В социальных сетях - страница 20



– В этом году вы что-то рано с дачи, – приветствовала его консьержка. – Насовсем вернулись?

– Насовсем.

Дом показался ему пустым и холодным. Чтобы быстрее к нему привыкнуть, Каллистратов тут же разобрал чемодан, повесив одежду в скрипучий шкаф, потом, листая записную книжку, сел за телефон. «Да, уже приехал. Какие новости?» «Привет, уже из города. Нет-нет, не заболел. Когда у нас ближайшее мероприятие? Увидимся». «Хочу пораньше приступить к работе, сколько можно отдыхать…»

Повесив трубку, он стал насвистывать какой-то веселый марш. Потом вдруг произнес, точно продолжая говорить по телефону: «Ничего, мы еще повоюем, все что ни делается – к лучшему!» Дернув за веревку, он раздвинул глухие шторы, с которых полетела пыль, распахнул окно, впуская свежий воздух и уличный шум. Глядя на мокрый тротуар, еще не высохший после ночного дождя, он думал, что его единственное спасение – это вернуться к прежнему распорядку, погрузиться в работу, не откладывая сев за новый роман. В приподнятом настроении он приготовил кофе, сел в кресло, и тут на глаза попалась полка с его книгами. «Ну не настолько они и плохи, раз читают». Сдвинув тугое стекло, взял одну он наугад. Мало ли что он писал про себя в Интернете – недовольство собой присуще настоящему художнику. Разве оно не признак истинного таланта? Он пробежал глазами пару абзацев, пролистав, выхватил еще несколько строк, и от его настроения не осталось и следа. Книга полетела на пол, топорщась страницами, как взъерошенный воробей. Он взял следующую. Через мгновенье она накрыла первую.

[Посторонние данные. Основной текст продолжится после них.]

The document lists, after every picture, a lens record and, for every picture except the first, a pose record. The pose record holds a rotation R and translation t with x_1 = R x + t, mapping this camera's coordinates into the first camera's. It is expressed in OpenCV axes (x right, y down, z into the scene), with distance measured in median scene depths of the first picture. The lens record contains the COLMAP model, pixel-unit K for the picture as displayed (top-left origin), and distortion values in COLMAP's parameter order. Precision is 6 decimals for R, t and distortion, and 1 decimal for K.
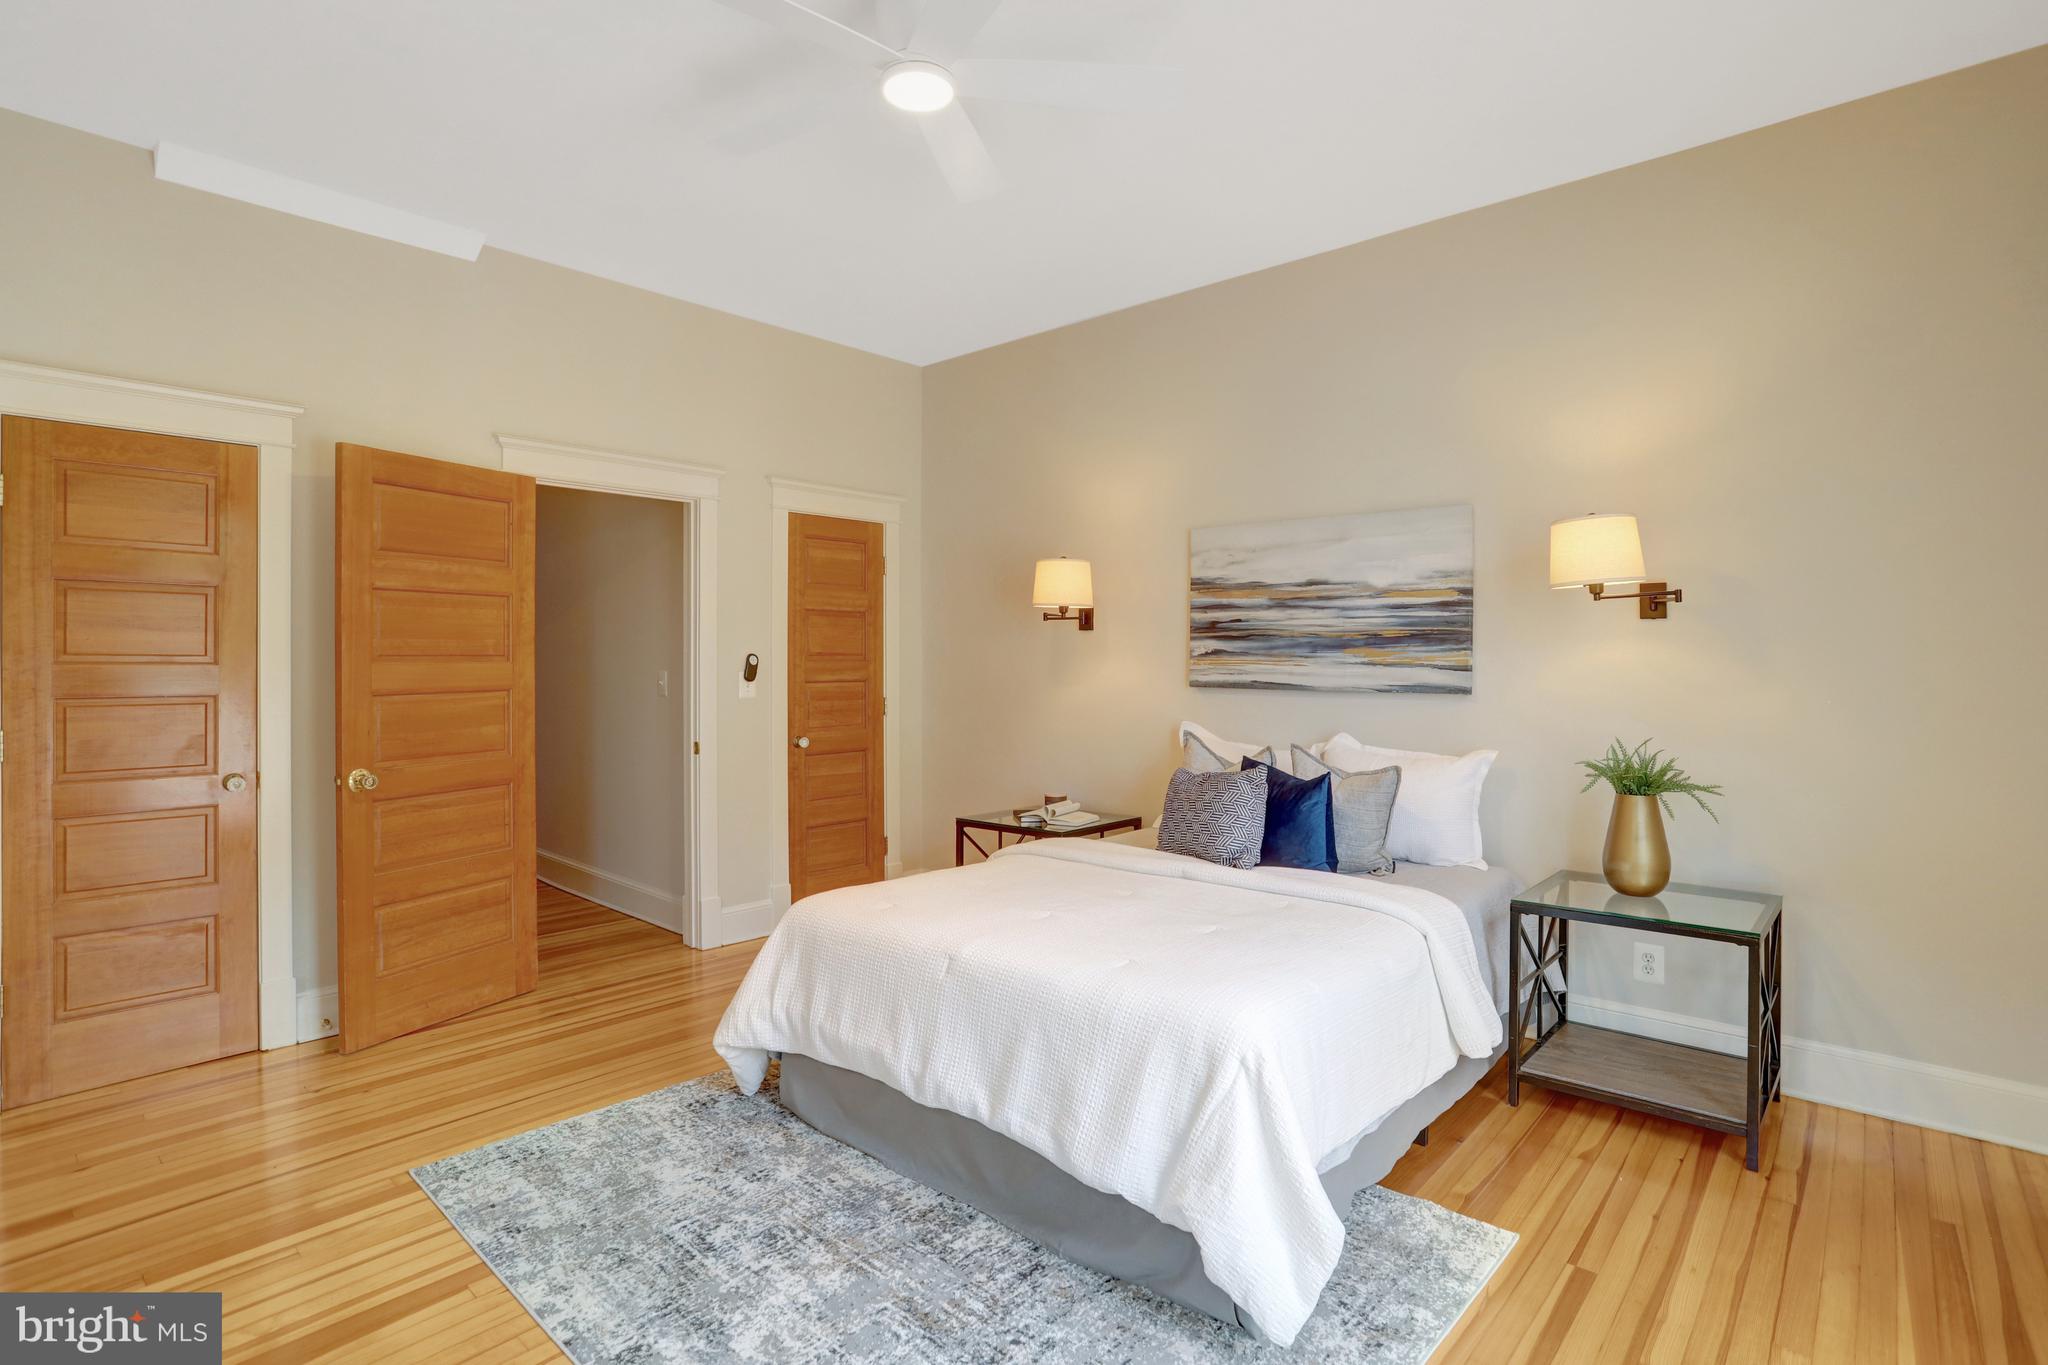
lens RADIAL K [[1005.8, 0, 1024.8], [0, 1005.8, 674.7], [0, 0, 1]] dist [-0.050777, 0.026472]
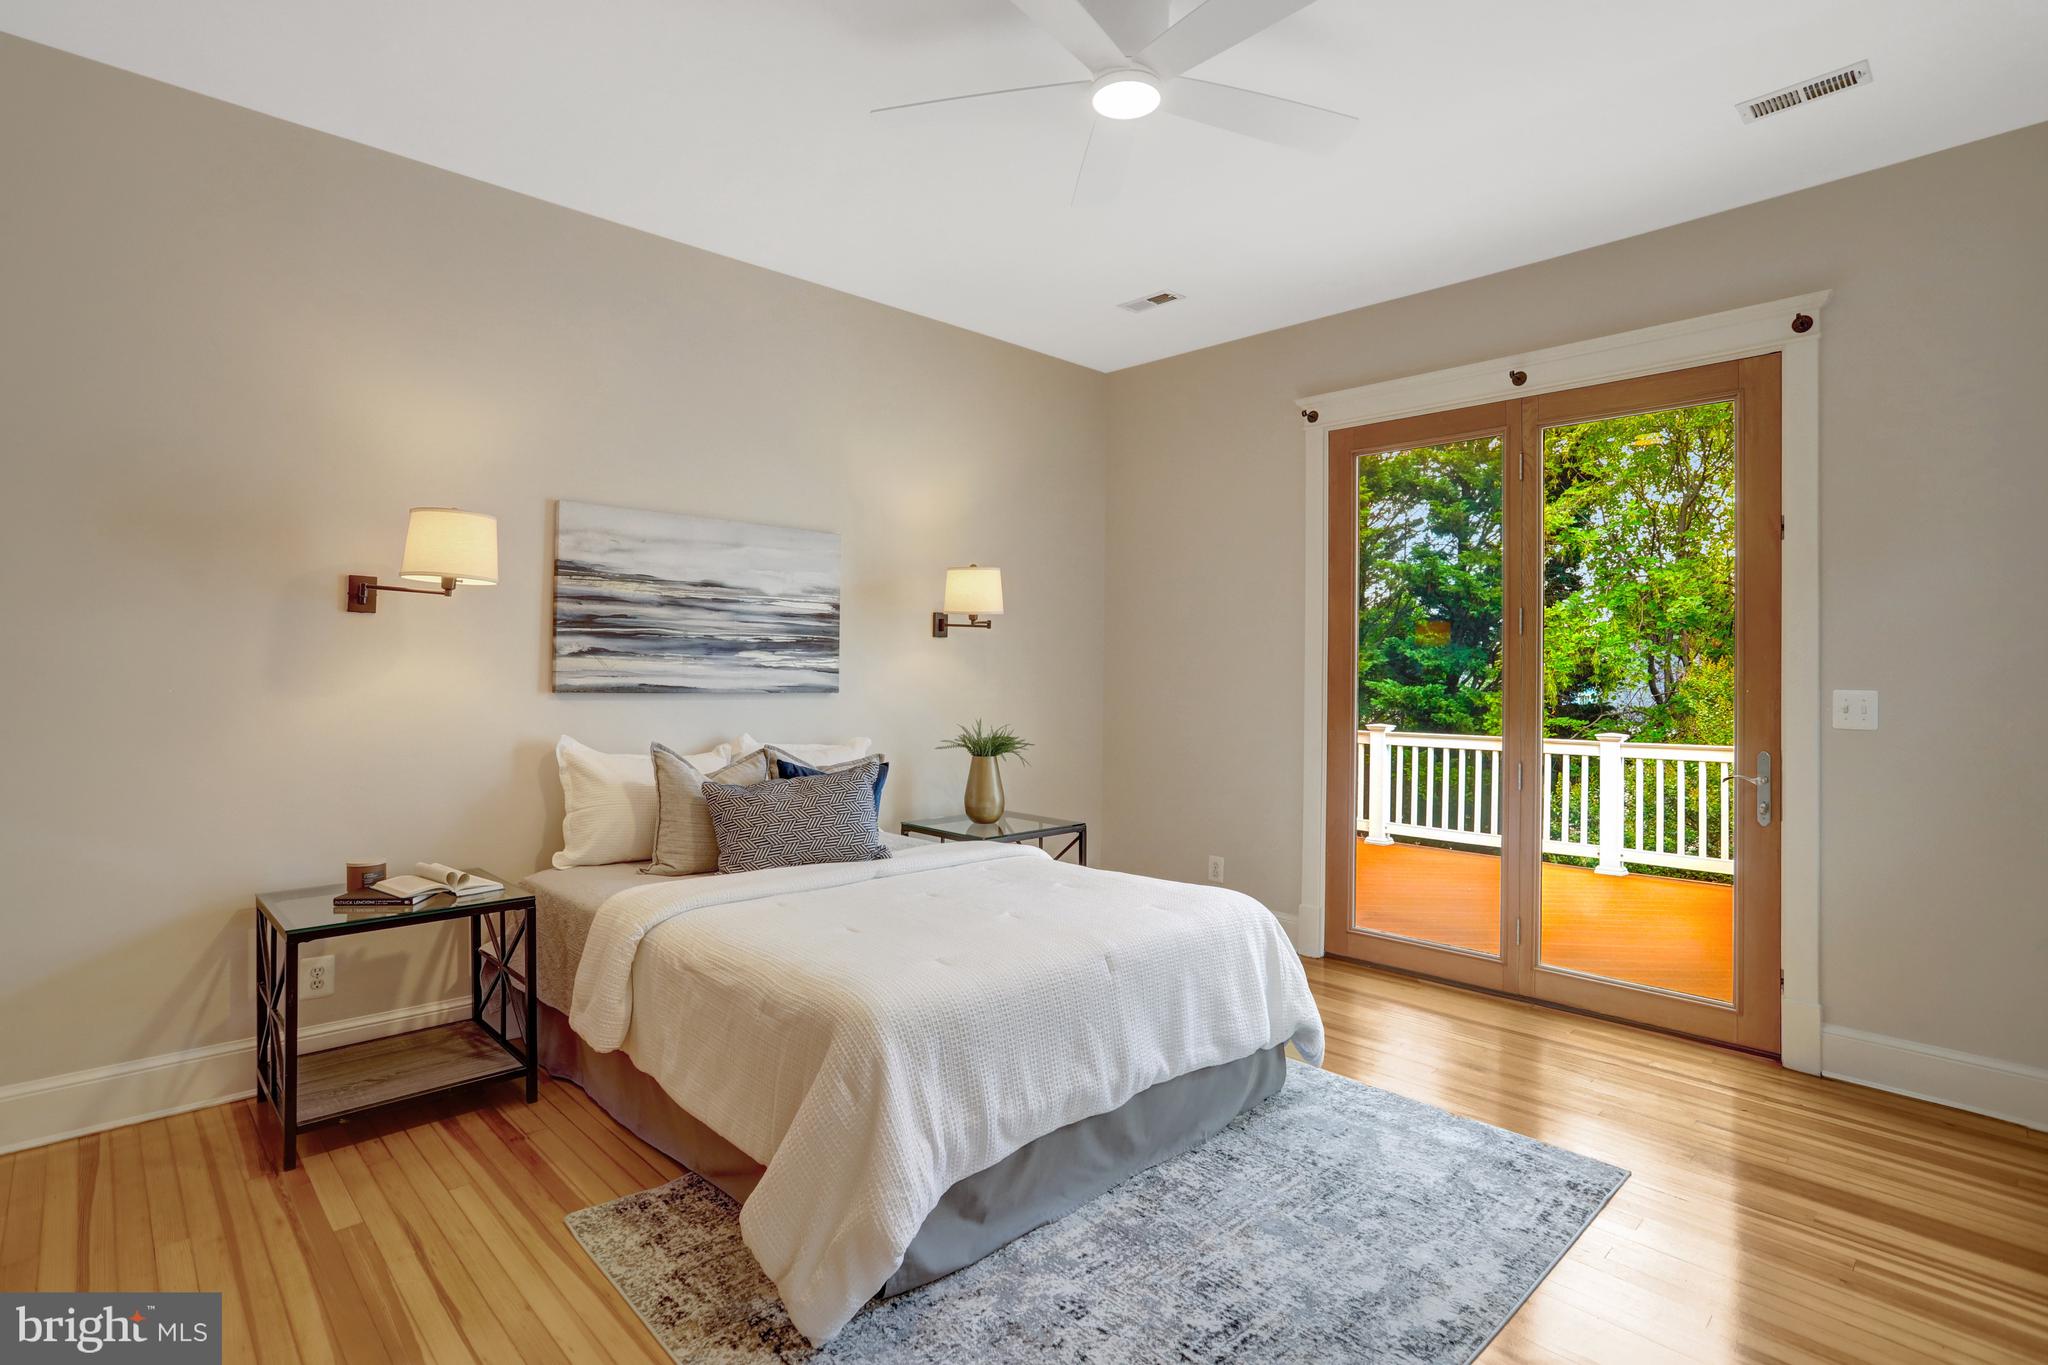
lens RADIAL K [[1005.8, 0, 1022.4], [0, 1005.8, 664.9], [0, 0, 1]] dist [-0.050777, 0.026472]
pose [[0.072352, 0.002833, 0.997375, -0.752086], [-0.001282, 0.999995, -0.002747, -0.010517], [-0.997378, -0.001080, 0.072356, 0.689103]]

От растерянности Каллистратов никак не мог достать очередную книгу, стекло заело, и он стал бить ладонью по торцу. Стекло лопнуло, клинообразные осколки обнажили акулью пасть. С порезанной ладони закапала кровь, но он не обратил внимания. Третья, четвертая… Гора на полу росла, пока полка не опустела. Авдей Каллистратов беспомощно опустился на сваленные в кучу книги и дико захохотал…

Премию вручали ранней осенью. На награждении были Чернобай и Синеглаз, раздававшие похвалы жюри за выбор лучших, а в президиуме, передавая микрофон, долго распространялись о лауреатах, подчеркивая несравненные достоинства их книг.

– Это современная проза, – шамкал лысоватый старик, перепутавший на юбилее имя Авдея Каллистратова. – Настоящая современная литература. – Он многозначительно замолчал, давая понять: он вкладывает в слово «современная» больше того, что представляемые авторы еще живы.

– Мы оценивали только текст, – вертел змеиной головкой критик, приезжавший к Авдею Каллистратову на дачу. – Только художественность и мастерство.

В зале сосредоточенно молчали, ожидая объявление победителя, но в жюри все тянули и тянули. Невзирая на нетерпеливый скрип стульев, говорили о великой силе искусства, возрастающей роли слова, при этом каждый из выступавших не преминул напоминать о себе. Авдей Каллистратов равнодушно обводил взглядом зал, механически кивал, замечая знакомые лица. Он вполуха слушал привычные речи, изредка аплодировал, а сам думал о том, почему всю жизнь писал бог знает о чем, но не о том, каким увидел мир, куда пришел, и теперь его впечатления останутся тайной, которую он унесет с собой. Оставить слепок своего времени – может, в этом было его предназначение? Может, для этого он и родился? Когда до него дошла очередь выступать, он долго молчал, перебирая пальцами провод от микрофона.